2022-06-01
Setting up Linux fair share CPU scheduling with systemd and cgroup v2
These days, modern versions of systemd on modern Linuxes, including the recently released Ubuntu 22.04, are using unified cgroups (cgroup v2). How to enable fair share CPU scheduling in this environment is different than how it used to work with systemd using cgroup v1. How this works currently on Ubuntu 22.04 with systemd 249 is sufficiently 'clever' that it may well change in the future.
In cgroup v2, fair share CPU scheduling for a cgroup is enabled
by enabling the 'cpu' controller in that cgroup. However, systemd doesn't provide any
good direct way to enable specific cgroup controllers; instead it
seems to enable them when it thinks that it needs them due to some
property that you set. In the case of the cpu controller, you get
it enabled in a specific cgroup by setting CPUWeight
to some value on a child unit. Normally you'll want to set CPUWeight
to the default value of '100', so that that child unit and all of
its peers get a predictable value for cpu.weight
that's the
same.
If you want to enable fair share scheduling across users, you need
to set CPUWeight
on some user-<uid>.slice so that the user.slice
cgroup gets the cpu controller enabled. Of course, this requires such a
user-<uid>.slice to exist in the first place, which generally means that
you're going to need to hook into session setup, for example through
pam_exec.
As before, I believe that if everyone logs off, user.slice itself will
disappear and so you'll have to re-establish this setting the next time
around. Otherwise, as long as user.slice persists, the cpu controller
stays enabled (as far as I know). Locally, we are using 'systemctl
--runtime set-property ...
' to set CPUWeight
only non-permanently.
Otherwise I fear we would wind up with a thicket of settings for various
users as they're the first ones to log in this time around.

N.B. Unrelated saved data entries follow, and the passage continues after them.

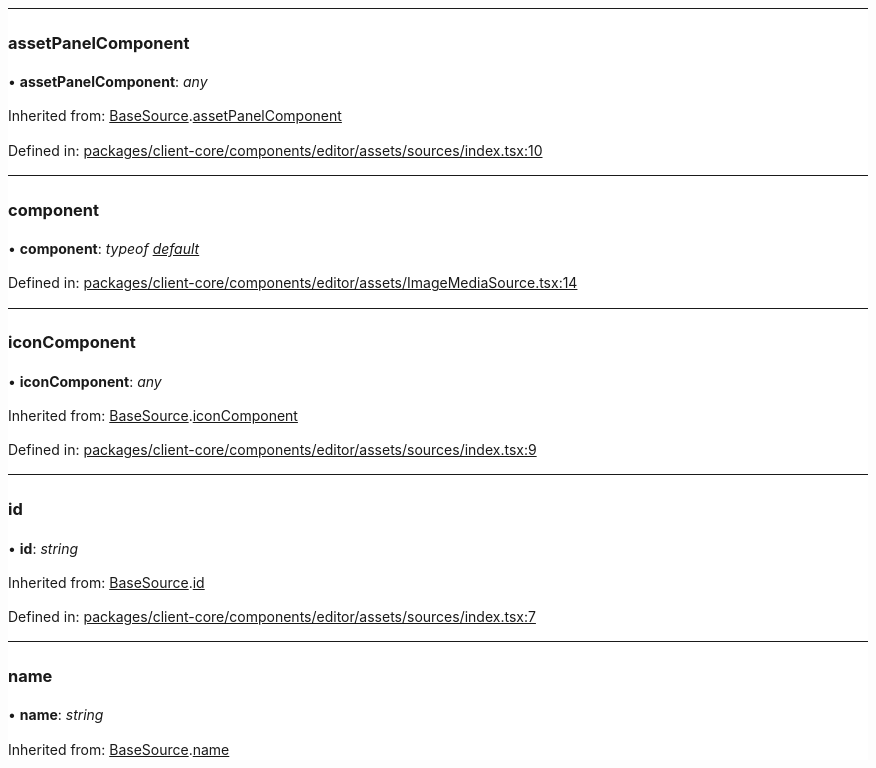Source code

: ___

### assetPanelComponent

• **assetPanelComponent**: *any*

Inherited from: [BaseSource](components_editor_assets_sources.basesource.md).[assetPanelComponent](components_editor_assets_sources.basesource.md#assetpanelcomponent)

Defined in: [packages/client-core/components/editor/assets/sources/index.tsx:10](https://github.com/xr3ngine/xr3ngine/blob/56376a778/packages/client-core/components/editor/assets/sources/index.tsx#L10)

___

### component

• **component**: *typeof* [*default*](../modules/components_editor_assets_imagesourcepanel.md#default)

Defined in: [packages/client-core/components/editor/assets/ImageMediaSource.tsx:14](https://github.com/xr3ngine/xr3ngine/blob/56376a778/packages/client-core/components/editor/assets/ImageMediaSource.tsx#L14)

___

### iconComponent

• **iconComponent**: *any*

Inherited from: [BaseSource](components_editor_assets_sources.basesource.md).[iconComponent](components_editor_assets_sources.basesource.md#iconcomponent)

Defined in: [packages/client-core/components/editor/assets/sources/index.tsx:9](https://github.com/xr3ngine/xr3ngine/blob/56376a778/packages/client-core/components/editor/assets/sources/index.tsx#L9)

___

### id

• **id**: *string*

Inherited from: [BaseSource](components_editor_assets_sources.basesource.md).[id](components_editor_assets_sources.basesource.md#id)

Defined in: [packages/client-core/components/editor/assets/sources/index.tsx:7](https://github.com/xr3ngine/xr3ngine/blob/56376a778/packages/client-core/components/editor/assets/sources/index.tsx#L7)

___

### name

• **name**: *string*

Inherited from: [BaseSource](components_editor_assets_sources.basesource.md).[name](components_editor_assets_sources.basesource.md#name)
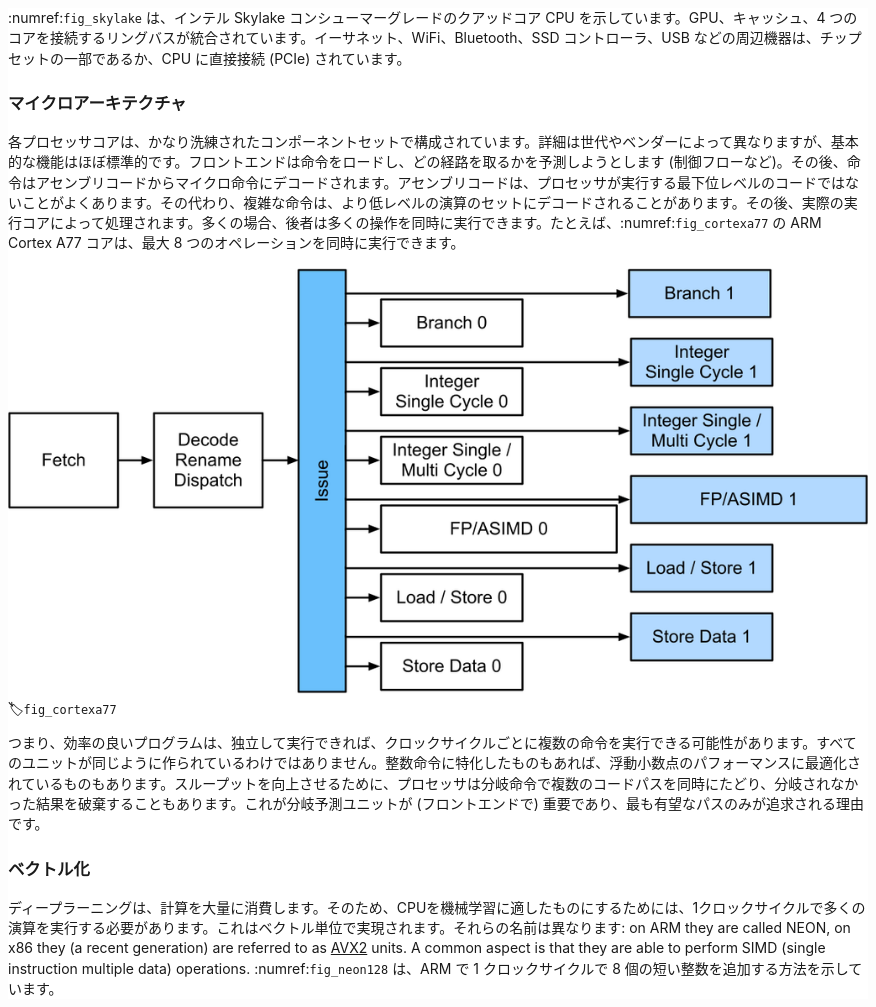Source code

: :numref:`fig_skylake` は、インテル Skylake コンシューマーグレードのクアッドコア CPU を示しています。GPU、キャッシュ、4 つのコアを接続するリングバスが統合されています。イーサネット、WiFi、Bluetooth、SSD コントローラ、USB などの周辺機器は、チップセットの一部であるか、CPU に直接接続 (PCIe) されています。 

### マイクロアーキテクチャ

各プロセッサコアは、かなり洗練されたコンポーネントセットで構成されています。詳細は世代やベンダーによって異なりますが、基本的な機能はほぼ標準的です。フロントエンドは命令をロードし、どの経路を取るかを予測しようとします (制御フローなど)。その後、命令はアセンブリコードからマイクロ命令にデコードされます。アセンブリコードは、プロセッサが実行する最下位レベルのコードではないことがよくあります。その代わり、複雑な命令は、より低レベルの演算のセットにデコードされることがあります。その後、実際の実行コアによって処理されます。多くの場合、後者は多くの操作を同時に実行できます。たとえば、:numref:`fig_cortexa77` の ARM Cortex A77 コアは、最大 8 つのオペレーションを同時に実行できます。 

![ARM Cortex A77 Microarchitecture.](../img/a77.svg)
:label:`fig_cortexa77`

つまり、効率の良いプログラムは、独立して実行できれば、クロックサイクルごとに複数の命令を実行できる可能性があります。すべてのユニットが同じように作られているわけではありません。整数命令に特化したものもあれば、浮動小数点のパフォーマンスに最適化されているものもあります。スループットを向上させるために、プロセッサは分岐命令で複数のコードパスを同時にたどり、分岐されなかった結果を破棄することもあります。これが分岐予測ユニットが (フロントエンドで) 重要であり、最も有望なパスのみが追求される理由です。 

### ベクトル化

ディープラーニングは、計算を大量に消費します。そのため、CPUを機械学習に適したものにするためには、1クロックサイクルで多くの演算を実行する必要があります。これはベクトル単位で実現されます。それらの名前は異なります: on ARM they are called NEON, on x86 they (a recent generation) are referred to as [AVX2](https://en.wikipedia.org/wiki/Advanced_Vector_Extensions) units. A common aspect is that they are able to perform SIMD (single instruction multiple data) operations. :numref:`fig_neon128` は、ARM で 1 クロックサイクルで 8 個の短い整数を追加する方法を示しています。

(In earlier versions of systemd on cgroup v1, it was sufficient to turn CPU accounting on on some user slice, or sometimes a few of them. These days CPU accounting seems to default to on, without enabling the 'cpu' controller, and turning it on again doesn't do anything. Possibly this is because cgroup v2 seems to track CPU usage of cgroups even if the 'cpu' controller isn't enabled, so systemd decides to say that CPU accounting is always on.)
If for some reason you want to enable fair share scheduling across
system services, you can pick one that's always going to be there and
set CPUWeight=100
permanently on it. I don't know how you'd arrange to
set up fair share scheduling for virtual machines and containers (under
machine.slice); possibly you could set permanent CPUWeight properties
on all of your long-term VMs and containers, so that at least one of
them would be active and trigger machine.slice having the cpu controller
enabled on it.
(It would be cleaner if systemd provided a direct way to enable a particular resource controller in a unit like system.slice, user.slice, or machine.slice, but so it goes.)
If you're enabling fair share scheduling for users (ie, for children
of user.slice) and you want system services to get CPU priority
instead of everything under system.slice being fair share scheduled
against everything under user.slice (ie, each collectively getting
half of the available CPU), then you'll need to set an explicit
CPUWeight
for either system.slice or user.slice. It's probably
easier to do this for system.slice, since it's always going to be
there. I'm not sure what value I'd set.
(I suppose you can think of it in terms of how many of the machine's
CPUs you want all users to be able to use under high CPU contention.
For example, if your have has four CPUs and you'd like system
services to collectively get three of them under load, you can set
system.slice's CPUWeight
to 300. This assumes you don't have VMs
that are also contending for CPU under machine.slice.)